**Directions for this task**
Collect each line of the records containing the string "worn".

Records drawn from a dataset:
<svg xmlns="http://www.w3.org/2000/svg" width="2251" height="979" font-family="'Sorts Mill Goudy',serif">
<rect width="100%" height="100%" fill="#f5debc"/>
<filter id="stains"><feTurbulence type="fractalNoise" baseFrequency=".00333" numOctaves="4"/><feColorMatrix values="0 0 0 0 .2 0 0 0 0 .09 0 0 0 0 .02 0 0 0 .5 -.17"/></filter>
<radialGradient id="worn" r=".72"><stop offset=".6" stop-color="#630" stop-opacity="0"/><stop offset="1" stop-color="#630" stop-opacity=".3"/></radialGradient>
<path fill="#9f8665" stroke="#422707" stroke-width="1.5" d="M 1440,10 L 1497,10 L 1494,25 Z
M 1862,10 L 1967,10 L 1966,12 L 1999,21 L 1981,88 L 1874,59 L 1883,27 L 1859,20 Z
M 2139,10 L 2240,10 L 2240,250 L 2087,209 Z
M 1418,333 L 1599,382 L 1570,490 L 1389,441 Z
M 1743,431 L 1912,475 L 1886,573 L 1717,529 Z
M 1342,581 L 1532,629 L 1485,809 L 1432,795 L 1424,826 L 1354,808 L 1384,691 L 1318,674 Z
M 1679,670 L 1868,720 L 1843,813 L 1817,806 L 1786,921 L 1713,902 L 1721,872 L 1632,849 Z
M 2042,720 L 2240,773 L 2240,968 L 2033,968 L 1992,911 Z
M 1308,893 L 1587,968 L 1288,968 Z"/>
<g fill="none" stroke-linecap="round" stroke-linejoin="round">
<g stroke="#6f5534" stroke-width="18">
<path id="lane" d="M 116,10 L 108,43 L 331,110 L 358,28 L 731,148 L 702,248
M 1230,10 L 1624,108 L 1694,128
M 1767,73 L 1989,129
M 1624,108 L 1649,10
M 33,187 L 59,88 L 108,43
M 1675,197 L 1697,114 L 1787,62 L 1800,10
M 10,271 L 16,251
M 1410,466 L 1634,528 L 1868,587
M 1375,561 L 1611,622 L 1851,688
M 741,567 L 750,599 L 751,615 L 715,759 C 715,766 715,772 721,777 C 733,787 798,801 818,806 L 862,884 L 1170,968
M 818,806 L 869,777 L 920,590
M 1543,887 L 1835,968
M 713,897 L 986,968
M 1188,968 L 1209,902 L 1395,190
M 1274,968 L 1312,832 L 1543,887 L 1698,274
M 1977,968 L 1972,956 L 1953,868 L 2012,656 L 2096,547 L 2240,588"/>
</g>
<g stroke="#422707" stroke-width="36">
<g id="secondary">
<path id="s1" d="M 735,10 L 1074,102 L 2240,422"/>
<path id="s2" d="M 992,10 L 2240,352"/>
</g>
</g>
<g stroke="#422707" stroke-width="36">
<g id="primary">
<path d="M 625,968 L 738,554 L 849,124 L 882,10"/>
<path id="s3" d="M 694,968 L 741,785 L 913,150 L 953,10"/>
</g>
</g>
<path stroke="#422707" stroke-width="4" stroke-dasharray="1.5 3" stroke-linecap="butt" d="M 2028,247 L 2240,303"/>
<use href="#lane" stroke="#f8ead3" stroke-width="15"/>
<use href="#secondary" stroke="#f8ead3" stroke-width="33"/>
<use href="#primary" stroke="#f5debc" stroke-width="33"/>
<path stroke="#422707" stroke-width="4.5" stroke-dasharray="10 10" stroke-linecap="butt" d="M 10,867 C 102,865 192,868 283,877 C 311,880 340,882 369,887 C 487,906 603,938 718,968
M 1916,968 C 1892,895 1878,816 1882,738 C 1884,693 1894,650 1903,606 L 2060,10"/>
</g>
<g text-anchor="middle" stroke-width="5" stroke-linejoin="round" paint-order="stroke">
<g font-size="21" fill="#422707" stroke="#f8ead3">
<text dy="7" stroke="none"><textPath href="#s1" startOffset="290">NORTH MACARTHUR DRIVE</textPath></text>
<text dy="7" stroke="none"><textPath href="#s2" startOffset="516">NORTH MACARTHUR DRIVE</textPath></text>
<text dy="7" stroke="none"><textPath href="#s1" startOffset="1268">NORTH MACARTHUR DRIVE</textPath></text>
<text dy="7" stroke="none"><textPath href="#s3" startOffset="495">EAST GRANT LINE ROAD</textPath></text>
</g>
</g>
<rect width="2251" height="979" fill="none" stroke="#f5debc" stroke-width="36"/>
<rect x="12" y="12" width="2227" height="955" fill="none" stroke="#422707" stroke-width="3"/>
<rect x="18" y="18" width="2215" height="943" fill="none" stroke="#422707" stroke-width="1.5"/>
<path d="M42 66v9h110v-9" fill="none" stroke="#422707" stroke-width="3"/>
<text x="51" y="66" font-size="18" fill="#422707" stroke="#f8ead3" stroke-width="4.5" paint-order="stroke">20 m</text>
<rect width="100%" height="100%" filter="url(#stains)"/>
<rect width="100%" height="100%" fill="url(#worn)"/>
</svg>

**Exercise response**
<radialGradient id="worn" r=".72"><stop offset=".6" stop-color="#630" stop-opacity="0"/><stop offset="1" stop-color="#630" stop-opacity=".3"/></radialGradient>
<rect width="100%" height="100%" fill="url(#worn)"/>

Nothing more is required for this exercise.